Metadata-Version: 2.4
Name: darn_it
Version: 1.3.1
Classifier: Programming Language :: Rust
Classifier: Programming Language :: Python :: Implementation :: CPython
Classifier: Programming Language :: Python :: Implementation :: PyPy
License-File: LICENSE
Summary: An opinionated chunker for markdown formatted text
Author-email: John C Ll Stokes <johnclstokes@hotmail.com>
Requires-Python: >=3.9
Description-Content-Type: text/markdown; charset=UTF-8; variant=GFM

# darn-it
![piccy](docs/mathematically_optimised_chunking.jpg)
(`darn` - *Welsh*, 'därn', meaning 'piece' or more favourably, 'chunk')

Darn is a python tool for producing optimal 'chunks' from markdown-formatted string data. The tool makes use of a novel 'punishment' based approach to determining chunk boundaries, which in practice can be seen to be an improvement over traditional "semantic" chunking methods. To avoid adding unexpected behaviours (hidden text cleaning etc...), `darn` assumes [ASCII](https://www.ascii-code.com/) compliance. pre-cleaning to remove non-ASCII compliant characters should be performed by users of the package ahead of time to avoid errors in processing.
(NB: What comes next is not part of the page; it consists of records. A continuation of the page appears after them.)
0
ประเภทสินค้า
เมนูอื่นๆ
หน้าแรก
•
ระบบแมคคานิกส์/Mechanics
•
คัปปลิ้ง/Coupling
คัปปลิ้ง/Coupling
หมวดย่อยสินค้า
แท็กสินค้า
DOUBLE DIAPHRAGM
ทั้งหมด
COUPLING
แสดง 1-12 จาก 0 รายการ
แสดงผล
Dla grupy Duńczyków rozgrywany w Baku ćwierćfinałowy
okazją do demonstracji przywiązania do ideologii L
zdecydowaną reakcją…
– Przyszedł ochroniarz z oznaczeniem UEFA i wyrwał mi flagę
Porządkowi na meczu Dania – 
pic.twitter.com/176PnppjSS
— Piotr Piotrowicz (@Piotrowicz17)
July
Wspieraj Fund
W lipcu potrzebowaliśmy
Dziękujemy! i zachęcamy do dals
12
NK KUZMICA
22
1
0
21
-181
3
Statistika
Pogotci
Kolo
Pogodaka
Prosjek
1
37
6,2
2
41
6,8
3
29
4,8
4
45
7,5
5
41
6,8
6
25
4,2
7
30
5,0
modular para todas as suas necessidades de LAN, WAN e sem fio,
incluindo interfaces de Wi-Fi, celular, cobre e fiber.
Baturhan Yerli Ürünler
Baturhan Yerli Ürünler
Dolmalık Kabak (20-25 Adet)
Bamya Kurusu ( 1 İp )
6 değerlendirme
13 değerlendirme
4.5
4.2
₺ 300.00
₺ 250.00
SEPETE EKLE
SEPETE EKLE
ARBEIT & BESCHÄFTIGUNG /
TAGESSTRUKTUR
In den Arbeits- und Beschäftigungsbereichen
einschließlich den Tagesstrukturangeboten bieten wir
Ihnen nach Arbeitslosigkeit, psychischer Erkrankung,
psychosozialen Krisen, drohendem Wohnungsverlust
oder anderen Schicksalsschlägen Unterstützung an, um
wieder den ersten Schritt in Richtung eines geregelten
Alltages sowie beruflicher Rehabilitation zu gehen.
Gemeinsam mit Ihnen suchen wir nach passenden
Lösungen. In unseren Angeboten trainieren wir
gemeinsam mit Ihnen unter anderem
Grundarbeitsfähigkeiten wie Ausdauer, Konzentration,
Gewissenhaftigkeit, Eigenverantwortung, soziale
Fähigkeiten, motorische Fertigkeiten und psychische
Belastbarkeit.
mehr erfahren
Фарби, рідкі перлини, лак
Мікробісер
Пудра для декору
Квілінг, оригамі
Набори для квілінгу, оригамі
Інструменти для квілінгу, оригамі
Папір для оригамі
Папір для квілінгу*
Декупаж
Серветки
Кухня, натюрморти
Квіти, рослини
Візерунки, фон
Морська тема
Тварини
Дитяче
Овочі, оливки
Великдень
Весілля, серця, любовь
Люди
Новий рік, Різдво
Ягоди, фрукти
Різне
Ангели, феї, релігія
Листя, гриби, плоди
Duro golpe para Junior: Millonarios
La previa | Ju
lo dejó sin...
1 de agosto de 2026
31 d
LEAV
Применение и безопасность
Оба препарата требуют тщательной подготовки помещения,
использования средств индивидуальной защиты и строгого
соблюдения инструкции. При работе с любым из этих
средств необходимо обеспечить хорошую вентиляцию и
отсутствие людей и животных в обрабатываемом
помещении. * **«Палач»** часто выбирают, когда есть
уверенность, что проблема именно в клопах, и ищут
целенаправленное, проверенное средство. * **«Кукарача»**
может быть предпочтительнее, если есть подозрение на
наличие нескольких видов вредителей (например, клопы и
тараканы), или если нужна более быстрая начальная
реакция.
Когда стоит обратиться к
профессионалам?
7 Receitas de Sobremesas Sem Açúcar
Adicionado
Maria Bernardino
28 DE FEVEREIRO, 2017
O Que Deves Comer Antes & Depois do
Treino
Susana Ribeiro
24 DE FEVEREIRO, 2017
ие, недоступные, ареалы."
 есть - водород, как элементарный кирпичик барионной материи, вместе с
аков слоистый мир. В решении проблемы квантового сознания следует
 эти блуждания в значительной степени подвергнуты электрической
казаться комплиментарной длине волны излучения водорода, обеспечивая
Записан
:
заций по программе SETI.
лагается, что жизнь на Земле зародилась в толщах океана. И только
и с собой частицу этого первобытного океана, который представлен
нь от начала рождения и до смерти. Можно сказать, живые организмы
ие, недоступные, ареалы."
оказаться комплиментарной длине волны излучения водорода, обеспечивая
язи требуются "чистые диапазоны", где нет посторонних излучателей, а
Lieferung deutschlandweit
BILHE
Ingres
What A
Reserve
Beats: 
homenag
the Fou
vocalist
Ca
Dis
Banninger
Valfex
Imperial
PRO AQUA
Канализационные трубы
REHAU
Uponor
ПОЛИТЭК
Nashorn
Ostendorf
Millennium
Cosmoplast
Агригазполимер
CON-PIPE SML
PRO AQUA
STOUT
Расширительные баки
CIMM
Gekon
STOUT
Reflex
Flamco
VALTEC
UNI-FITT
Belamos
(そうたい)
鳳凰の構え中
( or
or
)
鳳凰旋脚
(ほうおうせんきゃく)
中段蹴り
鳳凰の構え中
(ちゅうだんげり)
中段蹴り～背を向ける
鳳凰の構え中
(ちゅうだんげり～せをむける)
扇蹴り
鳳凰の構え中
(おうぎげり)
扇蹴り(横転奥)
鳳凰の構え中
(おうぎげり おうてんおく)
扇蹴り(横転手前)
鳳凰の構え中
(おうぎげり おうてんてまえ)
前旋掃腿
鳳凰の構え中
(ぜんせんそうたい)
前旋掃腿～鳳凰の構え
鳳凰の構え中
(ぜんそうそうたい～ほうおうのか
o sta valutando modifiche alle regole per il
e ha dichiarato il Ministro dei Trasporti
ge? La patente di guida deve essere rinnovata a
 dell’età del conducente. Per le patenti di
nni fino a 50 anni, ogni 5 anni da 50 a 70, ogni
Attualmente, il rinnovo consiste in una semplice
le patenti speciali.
for more on the method that underpins `darn`, see the accompanying [blog post](https://cashewe.github.io/blog/optimal-chunking-strats/). for detailed examples, see the [documentation]().

## Setup

To use `darn`, you must first install it, ideally into a python virtual environment:

```
pip install uv

uv venv --python 3.13
source .venv/bin/activate # or .venv\Scripts\activate on windows

uv pip install darn_it
```

from here, you can import it into your python session for use:

```
from darn_it import (
    Chunker,
    PyNodeType,
)

chunker = Chunker(
    [
        Rule(
            on_punishment="const",
            on_scale=10,
            off_punishment="const",
            off_scale=0,
            nodetype=PyNodeType.Sentence
        ),  # ... add custom rules here. if none are provided, darn will fall back on its curated list of defaults
    ]
)

with open("file.md", "r") as f:
    text = f.read()

chunks = chunker.get_chunks(
    text=text, 
    chunk_size=500,
    # granularity="tokens", # either "tokens" or "characters"
    # model="gpt-4o", # only consumed if `granularity` is set to `tokens`
    # overlap=50, # respects `granularity` variable
    # return_vectors=true, # turn on to include the full punishment vectors per rule in the output object
)
```

Rules can be applied to any structure from the [mdast](https://github.com/syntax-tree/mdast) specification, along with the `Sentence` and `Word`.
A full list of currently supported punishment functions for rules is given below:

| punishment | meaning |
|------------|---------|
| const | a static punishment value |
| linear | a punishment value that increments by 1 per character, starting at the provided input |
| reverse_linear | a punishment that decrements by 1 per character, starting at the provided input and stopping at 0 |
| triangular | a punishment which peaks at the provided value in the middle of the structure, starting and ending at 0 |
| inverse_triangular | a punishment which peaks at the start and end of the structure at the provided value, and hits 0 in the middle |

When settling on rules, you may find the `punishments` and `punishment_breakdown` attributes of the output object from `get_chunks()` to be of use. To access them, turn the `return_vectors` argument to `True`. The `punishment_breakdown` shows the punishments attributable to each rule in order whilst the `punishments` attribute gives the summed punishment across all rules. these are really intended for analytical use, not to be left on in production.